A former Bank of America executive who later became a consultant to the Italian dairy giant Parmalat has been arrested in connection with the multinational's financial meltdown, Italian media reported on Tuesday.
This was the first arrest related to Parmalat's fraudulent bankruptcy since February of last year.
Sala was arrested at his home in Forte dei Marmi, on the Tuscan coast, and was taken to prison in Parma, an Italian northern city.
He was officially placed under investigation in March 2004, after magistrates investigating Parmalat's collapse seized some four million euro in cash and bonds in account he had access to.
This June he was ordered to stand trial in Milan on charges of stock market manipulation, accounting fraud and hindering the operations of the stock market watchdog Consob.
The probe into Parmalat's collapse is being handled by Milan's prosecutors for crimes related to the stock market and in Parma's prosecutors, for all other crimes including fraudulent bankruptcy and embezzlement.

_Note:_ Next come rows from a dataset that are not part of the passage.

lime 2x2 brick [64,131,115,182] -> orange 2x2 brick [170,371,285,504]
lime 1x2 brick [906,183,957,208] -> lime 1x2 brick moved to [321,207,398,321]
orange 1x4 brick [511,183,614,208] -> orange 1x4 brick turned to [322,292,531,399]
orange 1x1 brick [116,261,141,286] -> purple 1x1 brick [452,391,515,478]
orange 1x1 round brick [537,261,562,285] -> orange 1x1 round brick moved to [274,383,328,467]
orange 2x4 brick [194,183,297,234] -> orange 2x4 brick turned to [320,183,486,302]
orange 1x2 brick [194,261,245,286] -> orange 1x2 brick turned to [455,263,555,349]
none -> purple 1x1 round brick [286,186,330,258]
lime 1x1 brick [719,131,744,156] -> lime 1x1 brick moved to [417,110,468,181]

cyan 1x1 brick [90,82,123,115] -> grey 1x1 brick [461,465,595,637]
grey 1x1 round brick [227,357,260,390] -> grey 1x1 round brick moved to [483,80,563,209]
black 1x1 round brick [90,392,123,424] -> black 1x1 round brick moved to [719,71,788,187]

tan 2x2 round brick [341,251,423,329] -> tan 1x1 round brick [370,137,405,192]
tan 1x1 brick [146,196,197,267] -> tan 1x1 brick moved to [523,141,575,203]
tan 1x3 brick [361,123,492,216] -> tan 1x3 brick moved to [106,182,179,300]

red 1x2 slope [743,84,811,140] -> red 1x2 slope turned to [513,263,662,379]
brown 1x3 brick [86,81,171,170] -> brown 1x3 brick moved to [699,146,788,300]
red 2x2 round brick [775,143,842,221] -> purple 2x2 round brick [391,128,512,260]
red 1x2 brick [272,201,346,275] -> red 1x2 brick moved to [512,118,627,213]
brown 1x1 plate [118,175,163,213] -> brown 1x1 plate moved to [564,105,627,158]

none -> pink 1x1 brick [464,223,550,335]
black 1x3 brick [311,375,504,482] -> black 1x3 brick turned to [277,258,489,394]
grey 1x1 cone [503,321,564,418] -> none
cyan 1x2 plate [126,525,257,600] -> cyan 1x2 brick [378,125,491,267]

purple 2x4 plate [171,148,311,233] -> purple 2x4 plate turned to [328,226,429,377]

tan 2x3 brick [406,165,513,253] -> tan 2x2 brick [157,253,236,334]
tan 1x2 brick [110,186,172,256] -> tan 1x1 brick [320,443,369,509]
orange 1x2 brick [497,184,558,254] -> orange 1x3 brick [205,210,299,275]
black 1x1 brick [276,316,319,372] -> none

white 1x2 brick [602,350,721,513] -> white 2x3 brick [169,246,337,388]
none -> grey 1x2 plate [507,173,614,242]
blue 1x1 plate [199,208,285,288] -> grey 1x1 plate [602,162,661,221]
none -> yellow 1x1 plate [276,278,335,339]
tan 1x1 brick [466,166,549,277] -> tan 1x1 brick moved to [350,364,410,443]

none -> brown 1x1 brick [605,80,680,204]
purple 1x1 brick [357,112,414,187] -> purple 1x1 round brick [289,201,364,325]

Sala will stand trial in Milan along with Parmalat founder and ex-CEO Calisto Tanzi and 14 others, as well as three financial institutions: the Italian affiliate of Bank of America, and Parmalat's two former auditing firms, Grant Thornton and Deloitte and Touche.
Parmalat financially imploded in December 2003 after it emerged that 4 billion euros it supposedly held in an offshore account did not in fact exist.
The account had been used to balance the group's books and further investigation led to the discovery that a whopping 14.5- billion-euro hole existed in the group's accounts.